A round of testing in July revealed 13 additional positive cases in his dorm, including his new bunkmate, who had arrived in June to replace the first bunkmate who left after catching the virus. O’Brien says this new bunkmate was exhibiting symptoms for weeks prior to being tested — constantly coughing and sweating profusely — but he was not isolated until his results came back positive. Once the 13 positive cases were moved out, 15 formerly positive people were moved into the dorm to replace them. Another test in early August, too, resulted in seven new positive cases being shuffled out of O’Brien’s dorm.

The result of the facility’s piecemeal and largely unexplained mitigation measures has been the festering of low-level paranoia in the dorms. O’Brien avoids the many inmates who cough and sneeze regularly, and he eyes the formerly positive cases that get moved into his dorm with suspicion. “They’re not completely healed,” he told me. “I don’t know if you’re ever completely healed.”

A California legislator called it “the worst prison health screw-up in state history.”

Suspicion of prison authorities is even more acute. More than once, O’Brien has told me that he thinks the corrections department’s goal is to expose everyone to the virus. Menefield was slightly more circumspect. “Given all of these facts, either staff were grossly incompetent in handling this crisis, or they did this intentionally,” he told me.

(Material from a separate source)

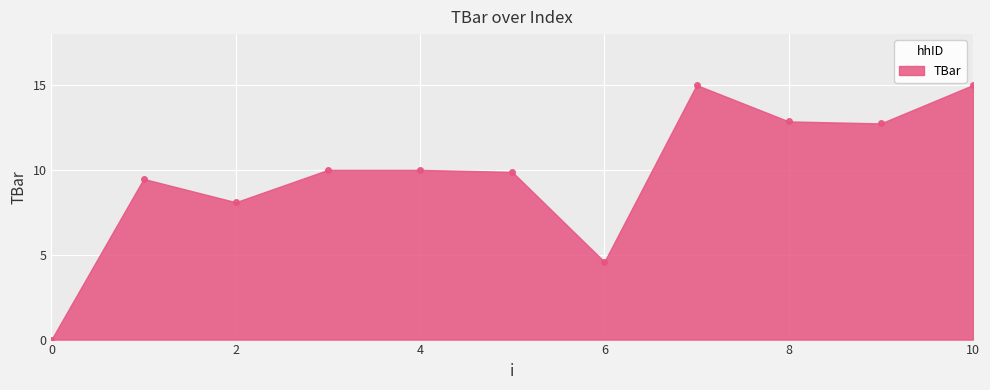

What is the value of the 10th point from the left?

12.7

CIM’s internal coronavirus policies have received relatively little publicity, but CDCR’s transfer of hundreds of inmates from CIM to other facilities without timely testing in late May was widely condemned after it caused the outbreak at San Quentin. One California legislator called it “the worst prison health screw-up in state history.” As a result, CDCR’s chief medical director was demoted to an advisory role in early July.

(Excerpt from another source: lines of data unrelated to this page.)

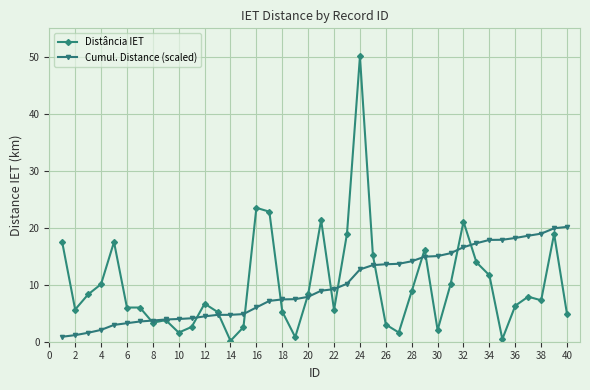

List the series in order of their peak value, highest first.

Distância IET, Cumul. Distance (scaled)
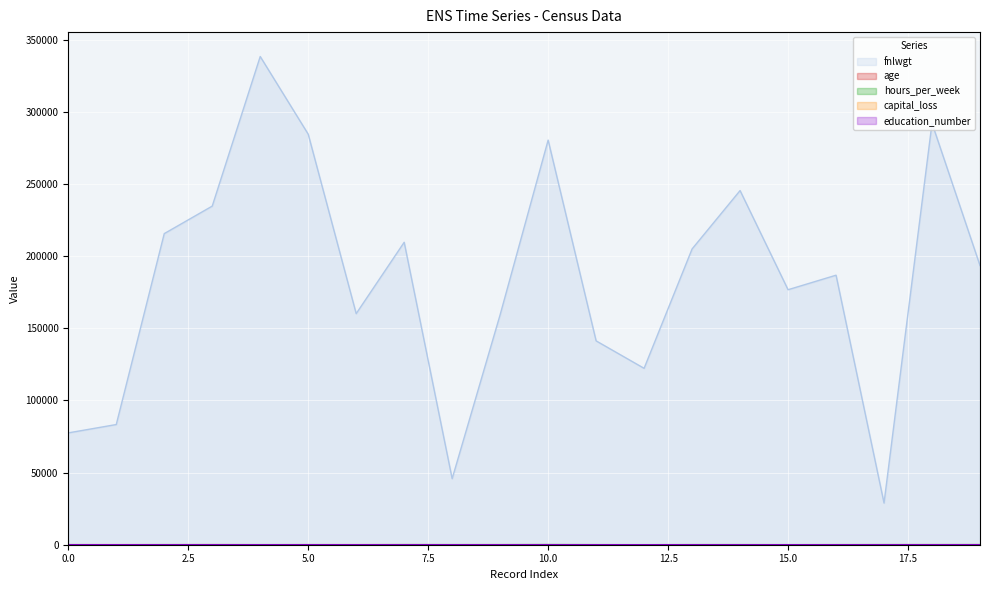

How many lines are shown in the chart?

5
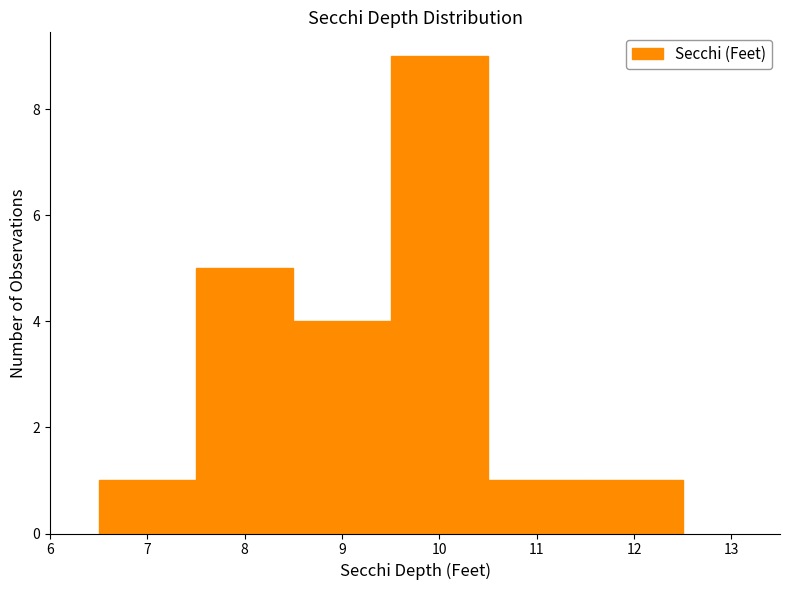

What is the height of the bar covering 7.5 to 8.5 on the x-axis? The values are not printed on the chart, so give them approximately, as read against the axis.

5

O’Brien points to this ousting as acknowledgment that the system is not taking appropriate measures to keep him and thousands of others incarcerated at CIM safe. But it has changed little about the day-to-day operation of the facility. The paranoia caused by the ongoing outbreak has been blunted by the continuing banality of a regimented daily life spent between the crowded dormitory and the spartan yard. The summer heat makes the air in the dorm even more stifling than usual: It’s cooled only by fans, not air conditioning, and the exhaust vent on O’Brien’s side of the building is broken. So when things start to get unbearable just after noon, he puts his head under a faucet and goes out into the yard to sit in the shade of one of the trees. He’s not as hopeful as he was when he first arrived at CIM, but he can still see the cars zooming by on Central Avenue, reminding him of what it might be like to be free — and to be able to finally prioritize his own safety the way he sees fit. He’s learned in prison that nobody else will.